Action item >>
Turn the material, starting at its first line and ending at the line that contains "Vorträge (externe Seite)", into a JSON list of strings, one string per line, with blank lines left out.
[Given data — start]
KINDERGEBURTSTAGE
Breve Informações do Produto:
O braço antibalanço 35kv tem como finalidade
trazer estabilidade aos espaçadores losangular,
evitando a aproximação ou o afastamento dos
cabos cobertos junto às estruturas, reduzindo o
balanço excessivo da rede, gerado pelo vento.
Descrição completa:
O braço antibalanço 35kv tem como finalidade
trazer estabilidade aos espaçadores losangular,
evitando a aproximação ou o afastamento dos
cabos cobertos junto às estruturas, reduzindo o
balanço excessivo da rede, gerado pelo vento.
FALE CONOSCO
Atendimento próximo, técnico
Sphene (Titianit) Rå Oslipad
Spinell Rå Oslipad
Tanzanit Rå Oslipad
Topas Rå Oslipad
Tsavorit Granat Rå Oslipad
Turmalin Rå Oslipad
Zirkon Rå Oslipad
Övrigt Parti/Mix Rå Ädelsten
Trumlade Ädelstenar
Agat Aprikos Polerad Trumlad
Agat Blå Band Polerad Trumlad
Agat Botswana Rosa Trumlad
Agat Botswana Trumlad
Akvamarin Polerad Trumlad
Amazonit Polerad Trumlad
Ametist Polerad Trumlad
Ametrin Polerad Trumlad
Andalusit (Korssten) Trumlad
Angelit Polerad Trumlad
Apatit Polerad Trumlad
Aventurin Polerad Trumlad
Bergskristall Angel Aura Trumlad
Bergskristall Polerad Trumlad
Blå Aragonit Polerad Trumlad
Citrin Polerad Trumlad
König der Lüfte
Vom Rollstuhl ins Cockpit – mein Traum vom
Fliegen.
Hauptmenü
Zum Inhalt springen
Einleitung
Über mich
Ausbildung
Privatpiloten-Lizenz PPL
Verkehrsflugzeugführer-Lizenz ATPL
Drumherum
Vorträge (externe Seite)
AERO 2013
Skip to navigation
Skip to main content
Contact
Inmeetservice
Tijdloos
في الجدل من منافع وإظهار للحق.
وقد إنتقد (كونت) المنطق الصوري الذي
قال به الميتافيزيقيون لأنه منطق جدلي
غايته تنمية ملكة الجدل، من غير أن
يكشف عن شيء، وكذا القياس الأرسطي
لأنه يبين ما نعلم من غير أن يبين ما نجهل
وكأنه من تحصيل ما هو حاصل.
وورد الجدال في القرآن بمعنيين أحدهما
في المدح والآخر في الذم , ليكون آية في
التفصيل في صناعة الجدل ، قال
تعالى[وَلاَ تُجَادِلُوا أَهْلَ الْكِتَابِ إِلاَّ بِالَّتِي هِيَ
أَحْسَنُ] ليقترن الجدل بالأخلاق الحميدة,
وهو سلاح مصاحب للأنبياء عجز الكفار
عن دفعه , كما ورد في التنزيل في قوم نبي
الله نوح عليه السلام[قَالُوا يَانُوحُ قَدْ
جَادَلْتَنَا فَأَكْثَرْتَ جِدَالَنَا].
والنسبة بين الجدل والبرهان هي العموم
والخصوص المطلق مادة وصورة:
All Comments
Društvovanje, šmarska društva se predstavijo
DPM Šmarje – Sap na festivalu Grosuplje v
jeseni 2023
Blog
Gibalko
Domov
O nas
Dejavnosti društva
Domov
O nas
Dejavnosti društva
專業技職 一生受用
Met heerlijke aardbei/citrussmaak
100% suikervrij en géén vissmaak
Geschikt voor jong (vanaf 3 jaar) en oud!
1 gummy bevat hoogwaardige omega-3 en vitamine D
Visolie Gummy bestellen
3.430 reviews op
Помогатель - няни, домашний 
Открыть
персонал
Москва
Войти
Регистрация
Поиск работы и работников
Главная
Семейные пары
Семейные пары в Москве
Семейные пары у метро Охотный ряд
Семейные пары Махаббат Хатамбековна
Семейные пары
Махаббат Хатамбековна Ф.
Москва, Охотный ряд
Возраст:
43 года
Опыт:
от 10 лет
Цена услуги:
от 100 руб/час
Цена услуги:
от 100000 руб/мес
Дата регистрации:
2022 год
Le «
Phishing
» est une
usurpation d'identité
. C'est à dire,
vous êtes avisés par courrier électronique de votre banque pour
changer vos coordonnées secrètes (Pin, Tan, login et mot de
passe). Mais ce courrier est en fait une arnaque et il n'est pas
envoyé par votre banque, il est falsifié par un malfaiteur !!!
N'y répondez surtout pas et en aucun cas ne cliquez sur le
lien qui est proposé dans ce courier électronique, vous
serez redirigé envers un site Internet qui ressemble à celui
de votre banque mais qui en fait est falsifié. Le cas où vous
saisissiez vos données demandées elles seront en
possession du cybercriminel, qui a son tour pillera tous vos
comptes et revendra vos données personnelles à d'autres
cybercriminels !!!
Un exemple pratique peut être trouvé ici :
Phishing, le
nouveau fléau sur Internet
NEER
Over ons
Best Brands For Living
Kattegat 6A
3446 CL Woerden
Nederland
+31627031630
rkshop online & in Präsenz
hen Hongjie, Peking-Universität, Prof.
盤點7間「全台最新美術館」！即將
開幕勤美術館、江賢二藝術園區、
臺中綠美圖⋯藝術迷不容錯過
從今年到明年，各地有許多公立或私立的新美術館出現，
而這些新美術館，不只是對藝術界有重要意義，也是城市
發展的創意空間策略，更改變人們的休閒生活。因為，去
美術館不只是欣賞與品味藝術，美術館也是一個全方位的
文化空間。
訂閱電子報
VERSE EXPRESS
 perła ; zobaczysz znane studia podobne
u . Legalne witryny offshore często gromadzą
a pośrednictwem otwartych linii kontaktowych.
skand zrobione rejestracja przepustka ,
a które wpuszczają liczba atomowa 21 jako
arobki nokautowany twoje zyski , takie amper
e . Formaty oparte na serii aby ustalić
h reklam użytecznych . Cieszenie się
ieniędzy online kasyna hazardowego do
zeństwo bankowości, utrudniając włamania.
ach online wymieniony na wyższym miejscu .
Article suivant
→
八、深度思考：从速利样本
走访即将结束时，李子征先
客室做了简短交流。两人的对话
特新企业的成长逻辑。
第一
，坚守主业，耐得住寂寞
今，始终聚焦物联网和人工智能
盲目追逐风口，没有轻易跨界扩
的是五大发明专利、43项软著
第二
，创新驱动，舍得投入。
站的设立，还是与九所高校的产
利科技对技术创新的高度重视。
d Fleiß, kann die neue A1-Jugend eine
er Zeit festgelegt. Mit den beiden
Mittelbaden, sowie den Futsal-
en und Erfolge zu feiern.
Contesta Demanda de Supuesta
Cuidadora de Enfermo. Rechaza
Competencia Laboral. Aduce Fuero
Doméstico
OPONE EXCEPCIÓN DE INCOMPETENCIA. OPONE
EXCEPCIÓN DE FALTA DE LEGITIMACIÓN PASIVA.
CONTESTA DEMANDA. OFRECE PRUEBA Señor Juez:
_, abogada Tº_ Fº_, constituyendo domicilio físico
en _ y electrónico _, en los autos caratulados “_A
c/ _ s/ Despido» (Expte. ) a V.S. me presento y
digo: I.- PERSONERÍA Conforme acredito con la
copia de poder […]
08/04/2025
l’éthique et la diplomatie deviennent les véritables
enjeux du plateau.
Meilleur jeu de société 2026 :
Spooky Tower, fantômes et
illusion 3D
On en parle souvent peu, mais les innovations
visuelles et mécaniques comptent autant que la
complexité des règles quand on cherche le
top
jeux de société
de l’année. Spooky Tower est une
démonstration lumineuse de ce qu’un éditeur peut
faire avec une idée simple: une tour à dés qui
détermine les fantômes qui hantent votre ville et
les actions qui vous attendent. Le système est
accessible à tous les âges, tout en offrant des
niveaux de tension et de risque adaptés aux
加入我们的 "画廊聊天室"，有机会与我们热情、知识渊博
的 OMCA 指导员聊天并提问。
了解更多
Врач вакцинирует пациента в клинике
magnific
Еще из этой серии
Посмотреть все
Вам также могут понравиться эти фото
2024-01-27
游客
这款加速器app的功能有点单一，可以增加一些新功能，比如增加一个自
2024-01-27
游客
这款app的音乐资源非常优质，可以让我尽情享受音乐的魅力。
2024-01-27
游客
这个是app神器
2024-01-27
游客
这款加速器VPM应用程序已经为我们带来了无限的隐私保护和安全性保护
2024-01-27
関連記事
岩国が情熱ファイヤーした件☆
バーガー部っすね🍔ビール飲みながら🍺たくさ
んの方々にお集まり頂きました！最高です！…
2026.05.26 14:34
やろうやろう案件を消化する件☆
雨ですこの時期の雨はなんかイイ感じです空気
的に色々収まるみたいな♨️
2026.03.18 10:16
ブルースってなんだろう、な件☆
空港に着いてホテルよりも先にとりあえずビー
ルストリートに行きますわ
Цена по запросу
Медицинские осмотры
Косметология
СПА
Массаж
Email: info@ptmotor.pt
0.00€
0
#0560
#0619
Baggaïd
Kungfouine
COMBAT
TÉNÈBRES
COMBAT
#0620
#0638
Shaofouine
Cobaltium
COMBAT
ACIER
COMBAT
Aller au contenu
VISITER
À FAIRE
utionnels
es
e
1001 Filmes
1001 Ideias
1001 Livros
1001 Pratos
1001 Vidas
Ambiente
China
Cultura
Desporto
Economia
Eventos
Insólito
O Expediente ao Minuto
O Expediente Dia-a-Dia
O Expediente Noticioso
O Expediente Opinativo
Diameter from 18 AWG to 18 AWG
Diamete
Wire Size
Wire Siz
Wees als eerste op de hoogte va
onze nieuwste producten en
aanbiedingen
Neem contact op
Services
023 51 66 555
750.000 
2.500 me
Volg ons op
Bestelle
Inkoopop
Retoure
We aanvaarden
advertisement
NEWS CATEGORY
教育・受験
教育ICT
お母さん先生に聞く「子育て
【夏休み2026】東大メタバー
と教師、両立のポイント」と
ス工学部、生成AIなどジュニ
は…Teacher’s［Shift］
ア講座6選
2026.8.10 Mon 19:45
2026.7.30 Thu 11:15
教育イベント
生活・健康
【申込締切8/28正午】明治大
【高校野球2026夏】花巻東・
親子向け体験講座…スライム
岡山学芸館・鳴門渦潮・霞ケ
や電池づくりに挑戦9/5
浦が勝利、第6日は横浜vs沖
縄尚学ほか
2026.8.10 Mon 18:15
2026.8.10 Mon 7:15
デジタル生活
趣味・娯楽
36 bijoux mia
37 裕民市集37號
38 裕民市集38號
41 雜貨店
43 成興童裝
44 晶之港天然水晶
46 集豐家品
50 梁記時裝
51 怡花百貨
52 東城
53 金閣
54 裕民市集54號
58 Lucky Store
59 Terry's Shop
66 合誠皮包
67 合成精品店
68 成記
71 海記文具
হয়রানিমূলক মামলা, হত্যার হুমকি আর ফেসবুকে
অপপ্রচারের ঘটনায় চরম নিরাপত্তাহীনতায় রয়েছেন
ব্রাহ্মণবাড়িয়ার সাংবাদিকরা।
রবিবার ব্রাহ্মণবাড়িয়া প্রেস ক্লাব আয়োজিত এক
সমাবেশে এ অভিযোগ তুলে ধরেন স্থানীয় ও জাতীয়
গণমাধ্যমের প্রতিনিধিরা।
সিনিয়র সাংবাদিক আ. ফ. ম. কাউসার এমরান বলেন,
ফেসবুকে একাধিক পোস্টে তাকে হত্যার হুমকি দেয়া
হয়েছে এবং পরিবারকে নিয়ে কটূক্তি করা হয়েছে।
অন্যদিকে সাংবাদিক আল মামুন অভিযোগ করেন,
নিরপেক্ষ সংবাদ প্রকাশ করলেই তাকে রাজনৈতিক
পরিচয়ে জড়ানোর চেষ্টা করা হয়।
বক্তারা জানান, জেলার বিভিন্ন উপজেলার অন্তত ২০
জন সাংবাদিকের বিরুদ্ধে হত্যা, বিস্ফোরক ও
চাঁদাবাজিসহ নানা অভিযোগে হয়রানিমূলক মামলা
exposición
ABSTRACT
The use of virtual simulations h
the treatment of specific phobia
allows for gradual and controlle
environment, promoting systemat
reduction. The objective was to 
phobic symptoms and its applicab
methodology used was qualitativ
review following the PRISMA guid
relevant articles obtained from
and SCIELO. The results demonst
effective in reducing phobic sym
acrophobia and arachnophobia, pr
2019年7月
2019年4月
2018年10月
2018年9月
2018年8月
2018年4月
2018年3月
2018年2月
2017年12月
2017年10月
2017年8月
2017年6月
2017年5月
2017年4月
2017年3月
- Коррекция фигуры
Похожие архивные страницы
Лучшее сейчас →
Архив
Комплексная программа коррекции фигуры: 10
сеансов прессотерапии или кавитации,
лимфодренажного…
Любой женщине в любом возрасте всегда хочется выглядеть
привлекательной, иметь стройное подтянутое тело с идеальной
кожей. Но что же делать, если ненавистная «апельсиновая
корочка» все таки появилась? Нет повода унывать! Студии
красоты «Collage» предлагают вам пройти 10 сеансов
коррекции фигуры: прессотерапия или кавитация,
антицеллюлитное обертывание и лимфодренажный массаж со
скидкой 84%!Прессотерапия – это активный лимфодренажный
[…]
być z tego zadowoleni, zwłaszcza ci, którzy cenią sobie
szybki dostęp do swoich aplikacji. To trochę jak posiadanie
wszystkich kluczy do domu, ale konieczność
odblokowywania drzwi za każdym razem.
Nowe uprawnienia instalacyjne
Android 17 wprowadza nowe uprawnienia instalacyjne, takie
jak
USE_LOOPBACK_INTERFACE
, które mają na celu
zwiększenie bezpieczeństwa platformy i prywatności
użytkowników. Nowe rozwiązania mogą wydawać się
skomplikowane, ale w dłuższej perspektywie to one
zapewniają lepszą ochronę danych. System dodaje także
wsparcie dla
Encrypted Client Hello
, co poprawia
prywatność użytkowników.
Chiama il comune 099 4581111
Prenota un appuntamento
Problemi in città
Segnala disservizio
[Given data — finish]
Worked solution >>
[
  "KINDERGEBURTSTAGE",
  "Breve Informações do Produto:",
  "O braço antibalanço 35kv tem como finalidade",
  "trazer estabilidade aos espaçadores losangular,",
  "evitando a aproximação ou o afastamento dos",
  "cabos cobertos junto às estruturas, reduzindo o",
  "balanço excessivo da rede, gerado pelo vento.",
  "Descrição completa:",
  "O braço antibalanço 35kv tem como finalidade",
  "trazer estabilidade aos espaçadores losangular,",
  "evitando a aproximação ou o afastamento dos",
  "cabos cobertos junto às estruturas, reduzindo o",
  "balanço excessivo da rede, gerado pelo vento.",
  "FALE CONOSCO",
  "Atendimento próximo, técnico",
  "Sphene (Titianit) Rå Oslipad",
  "Spinell Rå Oslipad",
  "Tanzanit Rå Oslipad",
  "Topas Rå Oslipad",
  "Tsavorit Granat Rå Oslipad",
  "Turmalin Rå Oslipad",
  "Zirkon Rå Oslipad",
  "Övrigt Parti/Mix Rå Ädelsten",
  "Trumlade Ädelstenar",
  "Agat Aprikos Polerad Trumlad",
  "Agat Blå Band Polerad Trumlad",
  "Agat Botswana Rosa Trumlad",
  "Agat Botswana Trumlad",
  "Akvamarin Polerad Trumlad",
  "Amazonit Polerad Trumlad",
  "Ametist Polerad Trumlad",
  "Ametrin Polerad Trumlad",
  "Andalusit (Korssten) Trumlad",
  "Angelit Polerad Trumlad",
  "Apatit Polerad Trumlad",
  "Aventurin Polerad Trumlad",
  "Bergskristall Angel Aura Trumlad",
  "Bergskristall Polerad Trumlad",
  "Blå Aragonit Polerad Trumlad",
  "Citrin Polerad Trumlad",
  "König der Lüfte",
  "Vom Rollstuhl ins Cockpit – mein Traum vom",
  "Fliegen.",
  "Hauptmenü",
  "Zum Inhalt springen",
  "Einleitung",
  "Über mich",
  "Ausbildung",
  "Privatpiloten-Lizenz PPL",
  "Verkehrsflugzeugführer-Lizenz ATPL",
  "Drumherum",
  "Vorträge (externe Seite)"
]